TEXT PASSAGE:
• • • • • • •

The factors influencing latency are propagation delay (Pd), transmission
delay (Td), and queueing or processing delay (Qd).  For simplicity, assume
Qd is negligible, then L = Pd + Td.  Pd, as suggested by others, is:

 distance/.66c 

Transmission delay is the time it takes to transmit X bits over a link of
bandwidth Y, without acknowledgement.  For the single packet case, this
reduces to a worst case scenario of the MTU/Bandwidth.  For TCP
applications, assuming a fully realized window WIN = (min{cwnd, rwnd}), this
reduces to WIN/BW.

Since it is simpler to dicuss the MTU case, you get the folowwing formula:

L = ((MTU/BW) + (dist/(.66c)))

So, given a T1 that traverses 4000 meters and an MTU of 1500 bytes (8000
bits), you get a one-way Latency:

   L = ((8000/1.536E6) + (4e6/(.66*3E8))  =  25.4 msec.

• • • • • • •

AVAILABLE DATA:

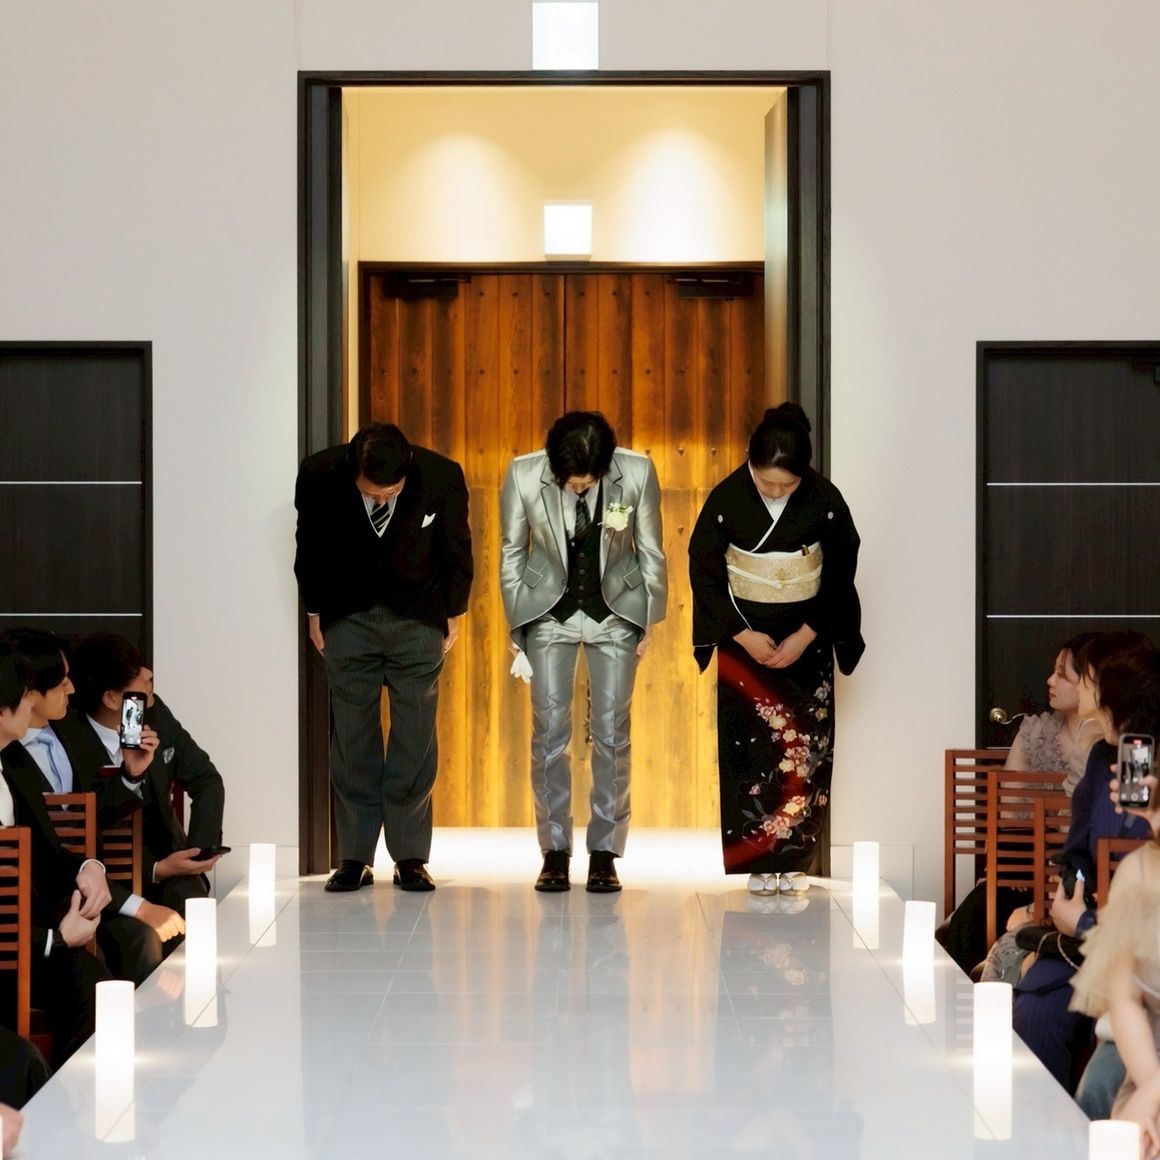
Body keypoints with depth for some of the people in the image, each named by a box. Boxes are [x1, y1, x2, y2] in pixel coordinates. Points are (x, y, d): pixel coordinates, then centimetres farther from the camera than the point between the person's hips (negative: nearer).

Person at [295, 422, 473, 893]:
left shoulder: (443, 477, -19)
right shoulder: (319, 475, -18)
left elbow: (457, 550, -1)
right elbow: (310, 549, 1)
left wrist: (453, 615, 6)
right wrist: (314, 613, 6)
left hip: (418, 621, 0)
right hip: (347, 619, 0)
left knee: (415, 738, -2)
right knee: (352, 737, -1)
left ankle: (410, 857, 3)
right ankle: (354, 857, 4)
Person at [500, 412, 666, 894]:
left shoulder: (637, 472, -17)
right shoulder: (523, 474, -16)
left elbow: (651, 551, -3)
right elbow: (511, 552, -2)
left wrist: (650, 621, 1)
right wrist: (516, 627, 1)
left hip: (616, 610, 0)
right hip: (548, 612, 0)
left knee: (612, 732, -2)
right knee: (549, 731, -3)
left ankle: (604, 854, 6)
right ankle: (555, 853, 6)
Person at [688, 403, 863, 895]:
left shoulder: (825, 500, -9)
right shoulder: (727, 499, -11)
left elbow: (840, 577, -1)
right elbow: (703, 572, -4)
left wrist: (806, 635, -10)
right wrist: (742, 635, -10)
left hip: (806, 638, 1)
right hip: (743, 637, -1)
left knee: (805, 743, -2)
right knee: (749, 744, -4)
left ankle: (796, 859, 4)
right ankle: (760, 860, 2)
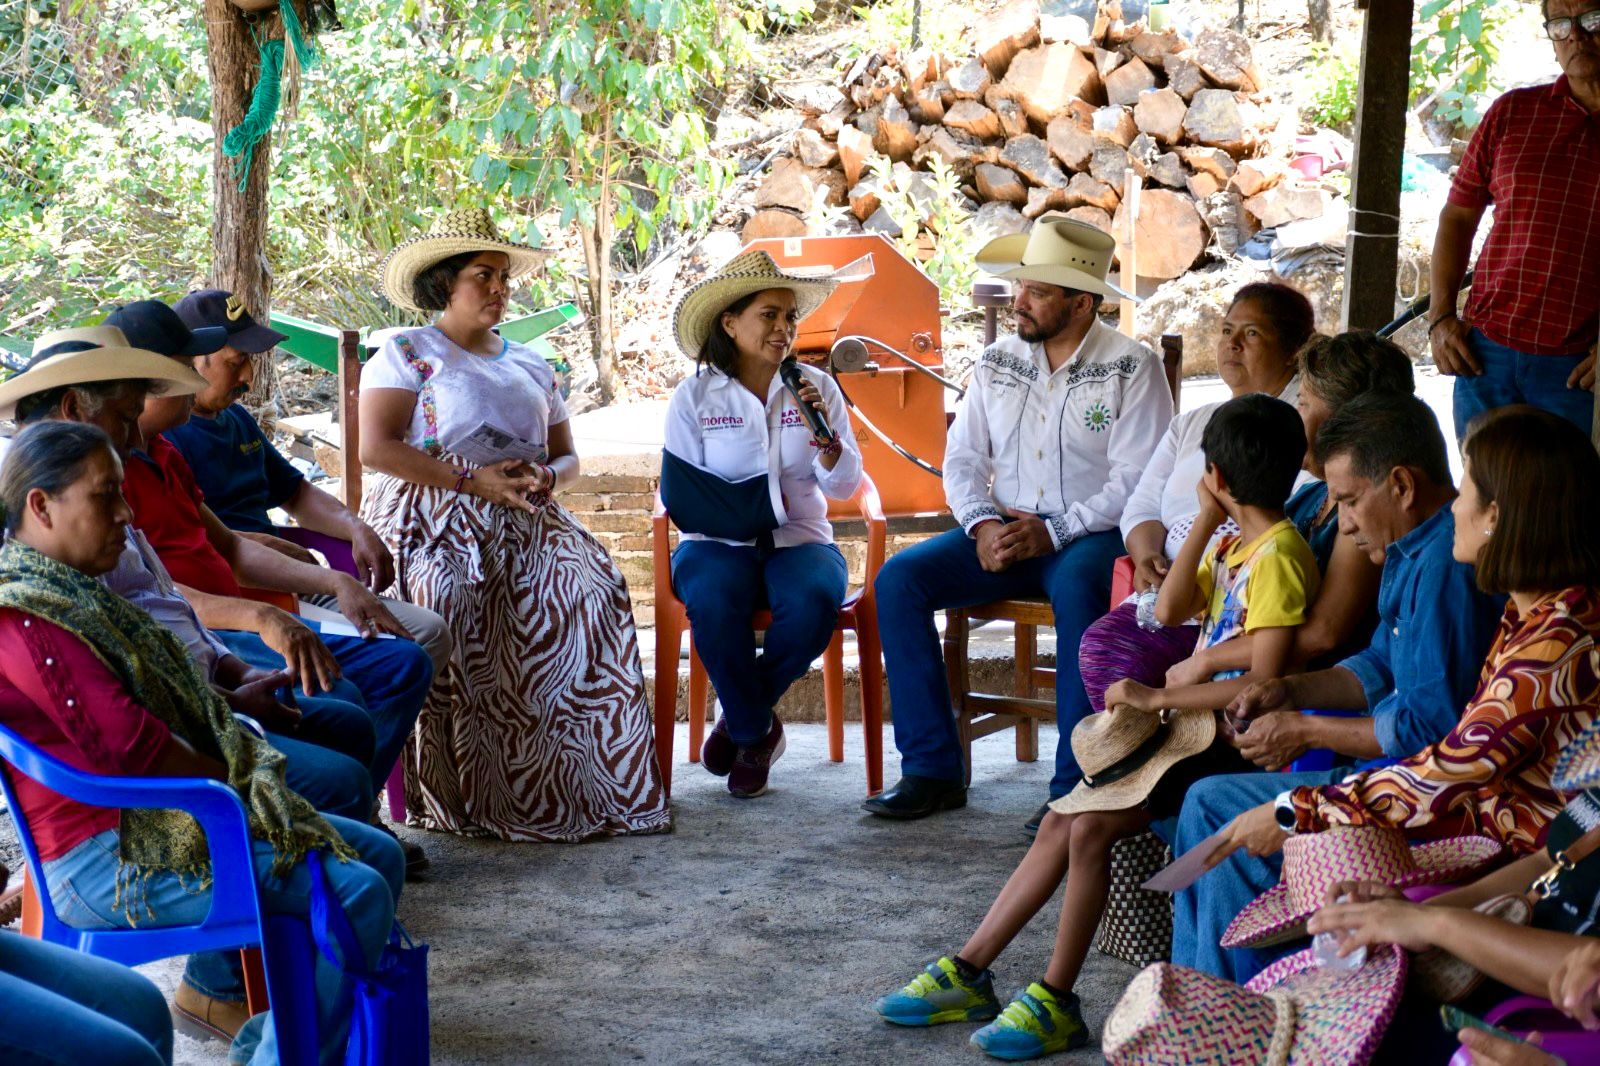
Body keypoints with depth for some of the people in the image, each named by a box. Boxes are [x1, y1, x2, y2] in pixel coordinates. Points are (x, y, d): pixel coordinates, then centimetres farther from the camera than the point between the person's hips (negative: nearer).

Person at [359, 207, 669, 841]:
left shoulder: (530, 366, 25)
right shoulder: (407, 355, 7)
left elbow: (567, 456, 23)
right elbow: (377, 448, -6)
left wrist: (548, 476, -3)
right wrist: (474, 481, -15)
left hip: (522, 522, 4)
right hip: (433, 520, -4)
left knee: (590, 588, -26)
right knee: (449, 601, -37)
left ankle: (584, 783, -25)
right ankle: (461, 793, -29)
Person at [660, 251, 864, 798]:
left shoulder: (817, 387, 7)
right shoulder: (694, 396, 2)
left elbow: (844, 486, 3)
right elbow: (680, 496, -4)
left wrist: (825, 438, -16)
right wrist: (759, 505, -12)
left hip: (799, 541, 2)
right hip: (718, 545, -1)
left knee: (814, 601, -33)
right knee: (714, 602, -36)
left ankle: (740, 718, -5)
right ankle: (756, 732, -10)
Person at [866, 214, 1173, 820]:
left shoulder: (1133, 368, -3)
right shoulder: (996, 363, 13)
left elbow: (1137, 480, -11)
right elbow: (961, 458, 10)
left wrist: (1053, 532, -20)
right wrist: (982, 524, -10)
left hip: (1092, 537, -5)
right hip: (1002, 535, 5)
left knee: (1077, 588, -39)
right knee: (898, 578, -18)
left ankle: (1075, 784, -31)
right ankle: (932, 769, -15)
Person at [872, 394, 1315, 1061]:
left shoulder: (1278, 555, -17)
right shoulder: (1236, 545, 14)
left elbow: (1261, 682, -25)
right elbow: (1169, 611, 7)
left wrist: (1156, 698, -21)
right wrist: (1207, 521, 3)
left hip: (1225, 739, -10)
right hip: (1188, 724, 10)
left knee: (1090, 827, -22)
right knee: (1060, 823, 2)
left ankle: (1057, 1003, -13)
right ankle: (969, 971, 5)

• • • • • • •

PROBLEM TO SOLVE: Translate this sentence from the network latency passage into Spanish: "Transmission delay is the time it takes to transmit X bits over a link of bandwidth Y, without acknowledgement." Work only from the network latency passage.

SOLUTION FOR THIS EXERCISE: El retardo de transmisión es el tiempo que se tarda en transmitir X bits por un enlace de ancho de banda Y, sin acuse de recibo.